What you will do.
Before writing anything, find the line that contains "left knee: (1582, 1087, -3)", then retype the entries below exactly from their first line through that one, without pictures.

Provided material.
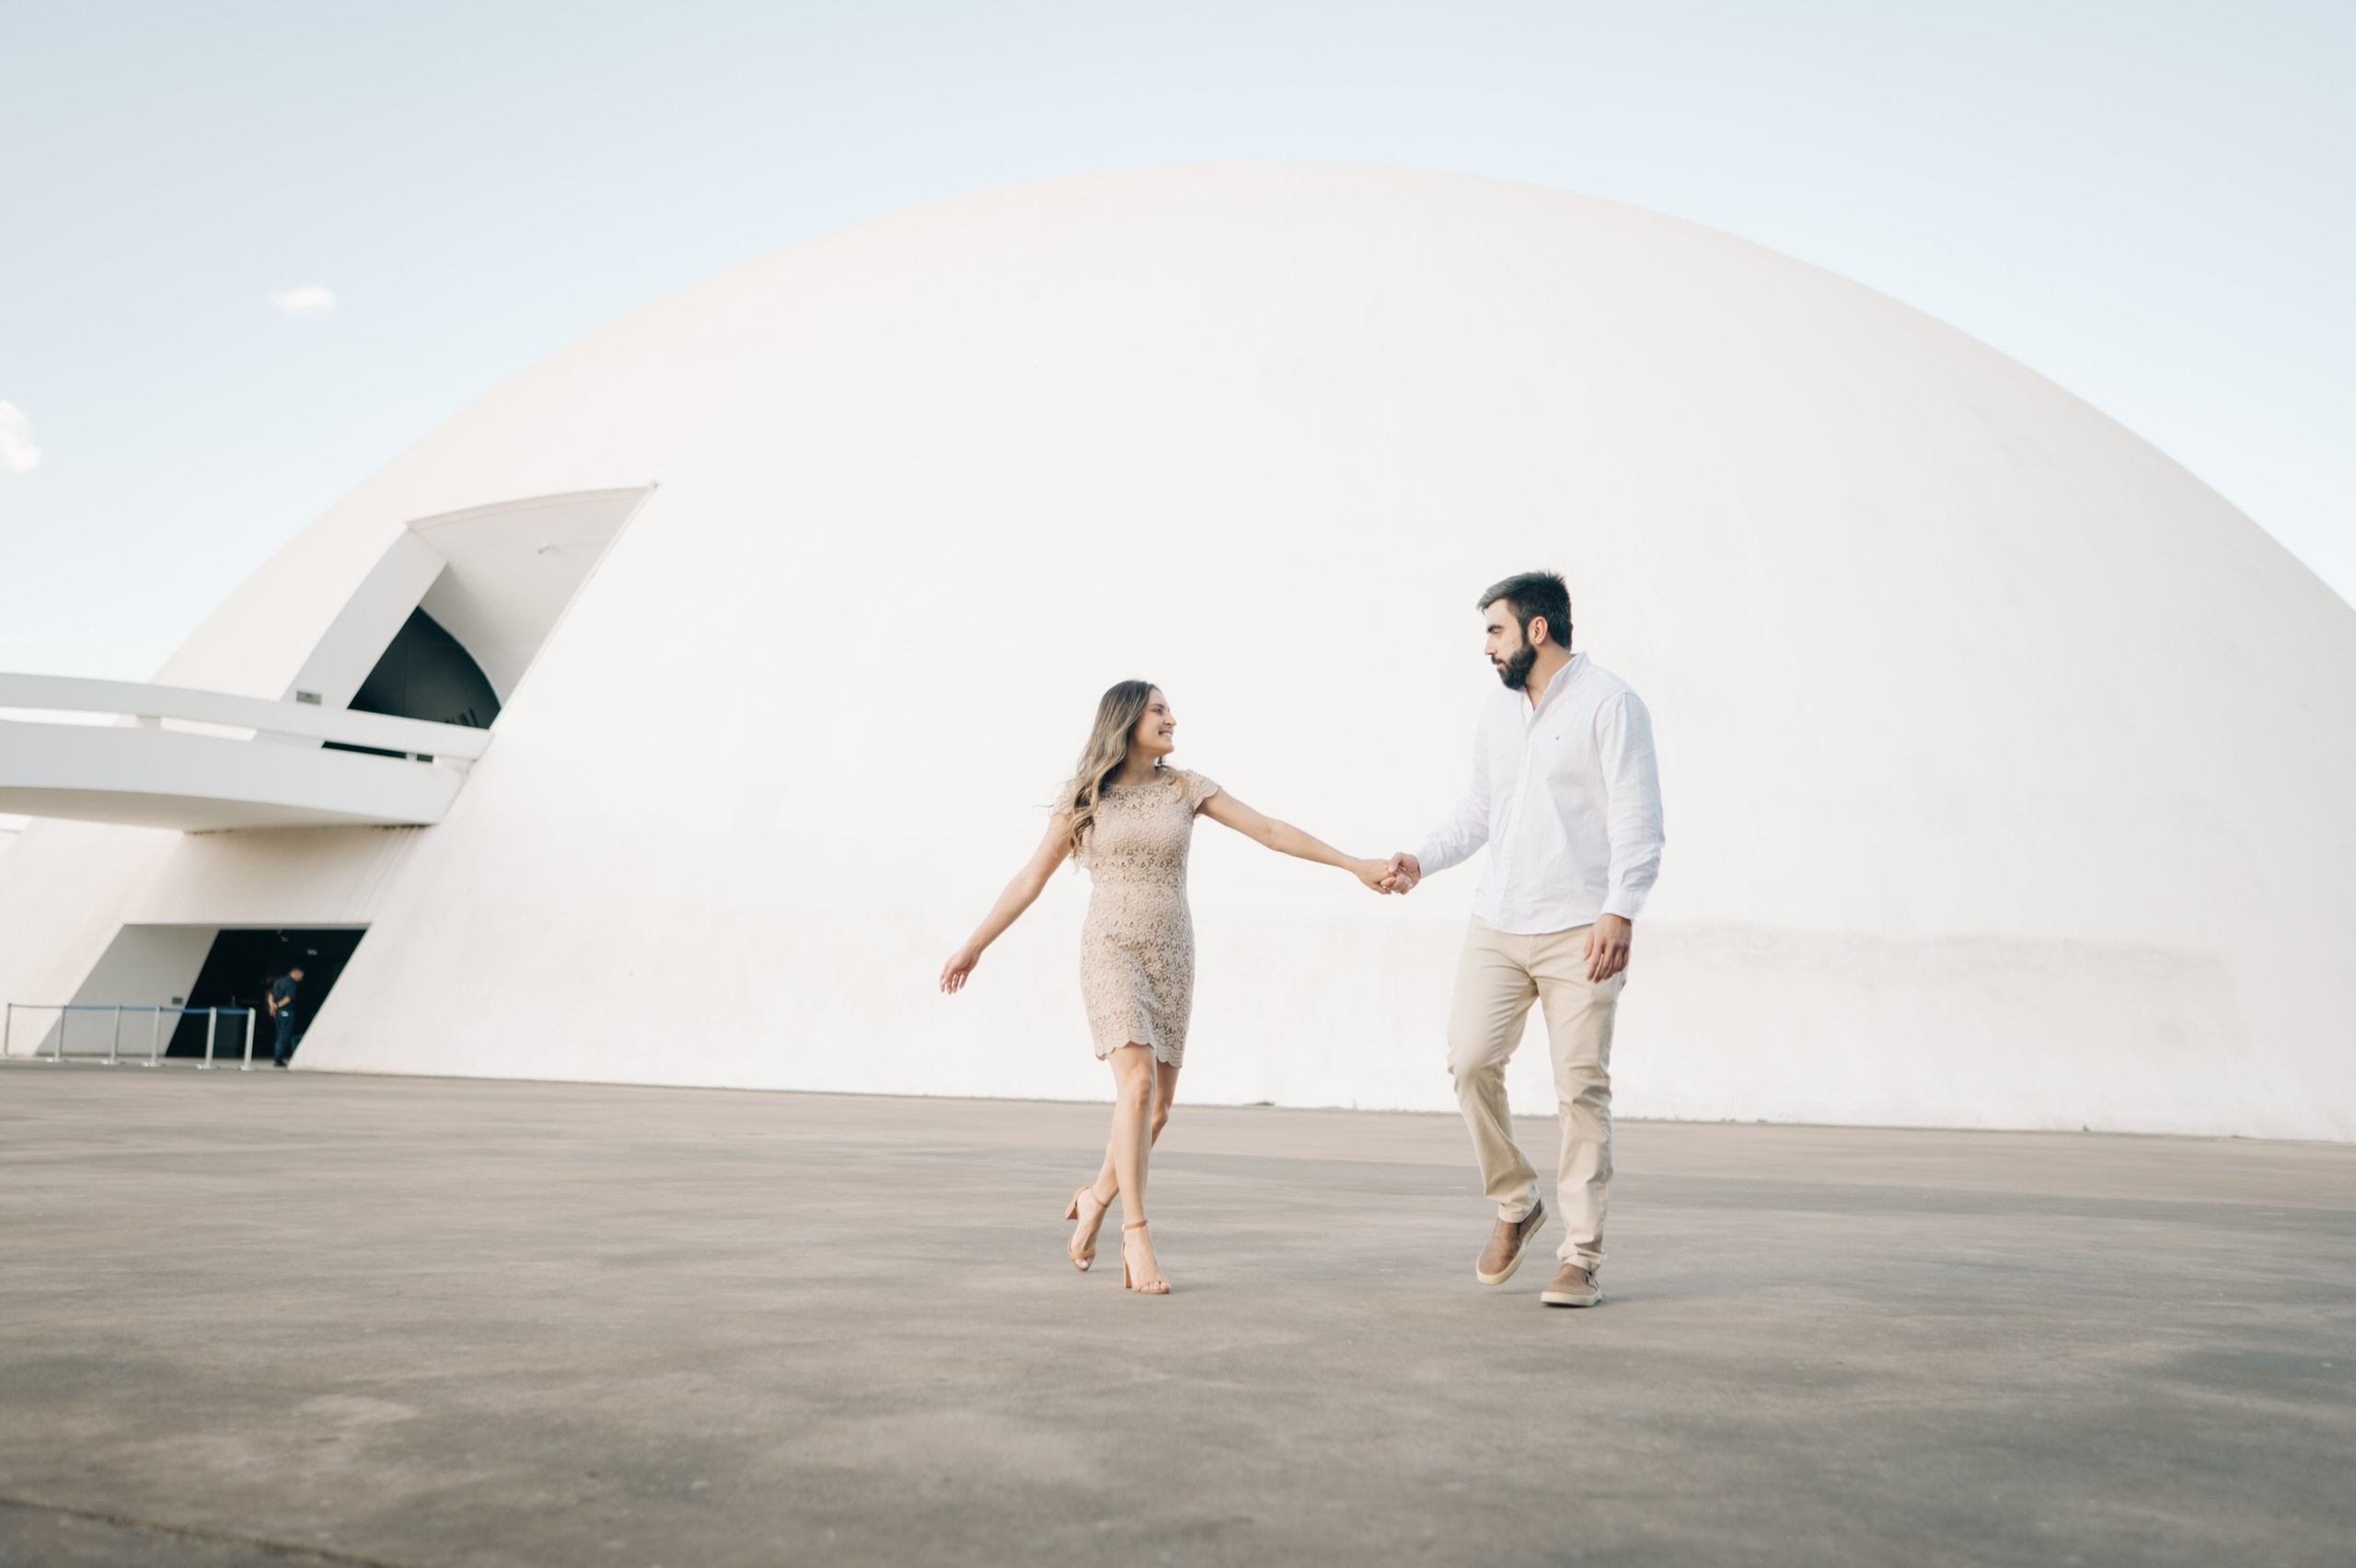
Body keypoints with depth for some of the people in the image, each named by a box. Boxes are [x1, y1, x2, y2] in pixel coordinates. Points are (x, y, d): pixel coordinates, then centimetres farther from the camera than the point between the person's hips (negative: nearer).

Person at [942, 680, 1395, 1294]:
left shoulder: (1184, 787, 6)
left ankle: (1096, 1198, 31)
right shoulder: (1083, 795, 1)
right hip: (1112, 950, -3)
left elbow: (1271, 831, 3)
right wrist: (973, 946, 7)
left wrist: (1355, 864, -3)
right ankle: (1136, 1235, -12)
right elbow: (1031, 878, 6)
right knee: (1138, 1083, -21)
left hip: (1172, 955, 3)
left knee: (1158, 1105, 4)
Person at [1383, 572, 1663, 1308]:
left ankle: (1581, 1259, 6)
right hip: (1497, 924, 6)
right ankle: (1515, 1203, 17)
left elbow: (1638, 821, -10)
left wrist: (1619, 912, -20)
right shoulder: (1498, 711, 15)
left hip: (1580, 931, -5)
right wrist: (1422, 860, 9)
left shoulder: (1609, 703, -5)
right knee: (1470, 1060, -6)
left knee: (1582, 1087, -3)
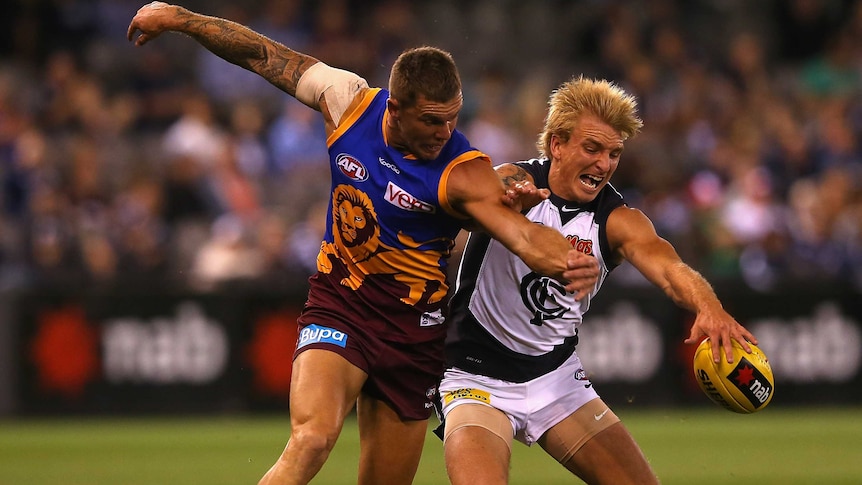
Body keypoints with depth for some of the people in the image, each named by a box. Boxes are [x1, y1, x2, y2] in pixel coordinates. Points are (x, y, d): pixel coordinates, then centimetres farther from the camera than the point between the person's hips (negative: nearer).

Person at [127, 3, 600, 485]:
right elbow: (262, 55, 2)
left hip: (412, 328, 0)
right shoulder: (350, 102, -10)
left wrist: (569, 262, -55)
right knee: (311, 438, -26)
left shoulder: (464, 171, -19)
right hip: (338, 305, 0)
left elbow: (525, 235, -34)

Result.
Body keypoints with depth for some of the people in the image, each named by a box. Boxes are [x1, y1, x2, y2] in pixel coordinates. Points are (x, y, d): pixel coordinates, then centimetres farther from the camera than the point between the person's hips (negative: nearer).

Person at [942, 680, 1395, 1294]:
left shoulder: (1184, 787, 6)
left ankle: (1096, 1198, 31)
right shoulder: (1083, 795, 1)
right hip: (1112, 950, -3)
left elbow: (1271, 831, 3)
right wrist: (973, 946, 7)
left wrist: (1355, 864, -3)
right ankle: (1136, 1235, -12)
right elbow: (1031, 878, 6)
right knee: (1138, 1083, -21)
left hip: (1172, 955, 3)
left knee: (1158, 1105, 4)
Person at [1383, 572, 1663, 1308]:
left ankle: (1581, 1259, 6)
right hip: (1497, 924, 6)
right ankle: (1515, 1203, 17)
left elbow: (1638, 821, -10)
left wrist: (1619, 912, -20)
right shoulder: (1498, 711, 15)
left hip: (1580, 931, -5)
right wrist: (1422, 860, 9)
left shoulder: (1609, 703, -5)
right knee: (1470, 1060, -6)
left knee: (1582, 1087, -3)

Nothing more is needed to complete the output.